» TASK INPUTS
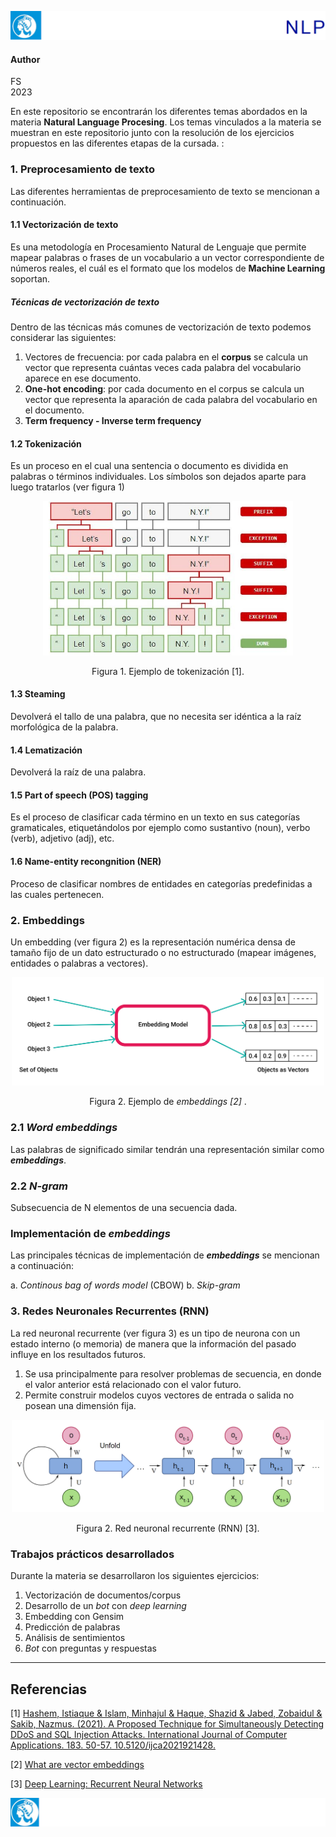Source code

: ![header](doc/LogoHeader.png)
#### Author
FS <br>
2023

En este repositorio se encontrarán los diferentes temas abordados en la materia **Natural Language Procesing**. Los temas vinculados a la materia se muestran en este repositorio junto con la resolución de los ejercicios propuestos en las diferentes etapas de la cursada. :

### 1. Preprocesamiento de texto
Las diferentes herramientas de preprocesamiento de texto se mencionan a continuación.

#### 1.1 Vectorización de texto
Es una metodología en Procesamiento Natural de Lenguaje que permite mapear palabras o frases de un vocabulario a un vector correspondiente de números reales,  el cuál es el formato que los modelos de **Machine Learning** soportan.
##### Técnicas de vectorización de texto
Dentro de las técnicas más comunes de vectorización de texto podemos considerar las siguientes:
1. Vectores de frecuencia: por cada palabra en el **corpus** se calcula un vector que representa cuántas veces cada palabra del vocabulario aparece en ese documento.
2. **One-hot encoding**: por cada documento en el corpus se calcula un vector que representa la aparación de cada palabra del vocabulario en el documento.
3. **Term frequency - Inverse term frequency**

#### 1.2 Tokenización
Es un proceso en el cual una sentencia o documento es dividida en palabras o términos individuales. Los símbolos son dejados aparte para luego tratarlos (ver figura 1)
<p align = "center">
<img alt = "imagen1" src = imgs\tokenization.png style="width:400px; height:auto" style= "display: block; margin: 0 auto">
</p>
<p align = "center"> Figura 1.  Ejemplo de tokenización [1]. </p>

#### 1.3 **Steaming**
Devolverá el tallo de una palabra, que no necesita ser idéntica a la raíz morfológica de la palabra.

#### 1.4 Lematización 
Devolverá la raíz de una palabra.

#### 1.5 Part of speech (POS) tagging
Es el proceso de clasificar cada término en un texto en sus categorías gramaticales, etiquetándolos  por ejemplo como sustantivo (noun), verbo (verb), adjetivo (adj), etc.

#### 1.6 Name-entity recongnition (NER)
Proceso de clasificar nombres de entidades en categorías predefinidas a las cuales pertenecen.


### 2. Embeddings

Un embedding (ver figura 2) es la representación numérica densa de tamaño fijo de un dato estructurado o no estructurado (mapear imágenes, entidades o palabras a vectores).

<p align = "center">
<img alt = "imagen1" src = imgs\embeddings.png style="width:500px; height:auto" style= "display: block; margin: 0 auto">
</p>
<p align = "center"> Figura 2.  Ejemplo de <i>embeddings [2] </i>. </p>

### 2.1 ***Word embeddings***

Las palabras de significado similar tendrán una representación similar como ***embeddings***.

### 2.2 ***N-gram***

Subsecuencia de N elementos de una secuencia dada.

### Implementación de ***embeddings***
Las principales técnicas de implementación de ***embeddings*** se mencionan a continuación:

a. *Continous bag of words model* (CBOW)
b. *Skip-gram*

### 3. Redes Neuronales Recurrentes (RNN)
La red neuronal recurrente (ver figura 3) es un tipo de neurona con un estado interno (o memoria) de manera que la información del pasado influye en los resultados futuros.

1. Se usa principalmente para resolver problemas de secuencia, en donde el valor anterior está relacionado con el valor futuro.
2. Permite construir modelos cuyos vectores de entrada o salida no posean una dimensión fija.

<p align = "center">
<img alt = "imagen1" src = imgs\RNN.png style="width:500px; height:auto" style= "display: block; margin: 0 auto">
</p>
<p align = "center"> Figura 2.  Red neuronal recurrente (RNN) [3]. </p>

### Trabajos prácticos desarrollados
Durante la materia se desarrollaron los siguientes ejercicios:
1. Vectorización de documentos/corpus
2. Desarrollo de un *bot* con *deep learning*
3. Embedding con Gensim
4. Predicción de palabras
5. Análisis de sentimientos
6. *Bot* con preguntas y respuestas




---
## Referencias
[1] [Hashem, Istiaque & Islam, Minhajul & Haque, Shazid & Jabed, Zobaidul & Sakib, Nazmus. (2021). A Proposed Technique for Simultaneously Detecting DDoS and SQL Injection Attacks. International Journal of Computer Applications. 183. 50-57. 10.5120/ijca2021921428. 
](https://www.researchgate.net/figure/Tokenization-method-in-NLP-28_fig1_352658333.com)

[2] [What are vector embeddings](https://www.pinecone.io/learn/vector-embeddings/)

[3] [Deep Learning: Recurrent Neural Networks](https://www.google.com/url?sa=i&url=https%3A%2F%2Fmedium.com%2Fdeeplearningbrasilia%2Fdeep-learning-recurrent-neural-networks-f9482a24d010&psig=AOvVaw0ouBXVqziBgHdARpdkqunV&ust=1697159929597000&source=images&cd=vfe&opi=89978449&ved=0CBMQjhxqFwoTCLCF08ir74EDFQAAAAAdAAAAABAH)


![footer](doc/LogoFooter.png)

» TASK DIRECTIONS
Copy word for word the stretch of entries above from the line that has "Es una metodología" through the line that has "Devolverá la raíz de una palabra.", both ends included, and nothing outside it.

» TASK OUTPUT
Es una metodología en Procesamiento Natural de Lenguaje que permite mapear palabras o frases de un vocabulario a un vector correspondiente de números reales,  el cuál es el formato que los modelos de **Machine Learning** soportan.
##### Técnicas de vectorización de texto
Dentro de las técnicas más comunes de vectorización de texto podemos considerar las siguientes:
1. Vectores de frecuencia: por cada palabra en el **corpus** se calcula un vector que representa cuántas veces cada palabra del vocabulario aparece en ese documento.
2. **One-hot encoding**: por cada documento en el corpus se calcula un vector que representa la aparación de cada palabra del vocabulario en el documento.
3. **Term frequency - Inverse term frequency**

#### 1.2 Tokenización
Es un proceso en el cual una sentencia o documento es dividida en palabras o términos individuales. Los símbolos son dejados aparte para luego tratarlos (ver figura 1)
<p align = "center">
<img alt = "imagen1" src = imgs\tokenization.png style="width:400px; height:auto" style= "display: block; margin: 0 auto">
</p>
<p align = "center"> Figura 1.  Ejemplo de tokenización [1]. </p>

#### 1.3 **Steaming**
Devolverá el tallo de una palabra, que no necesita ser idéntica a la raíz morfológica de la palabra.

#### 1.4 Lematización 
Devolverá la raíz de una palabra.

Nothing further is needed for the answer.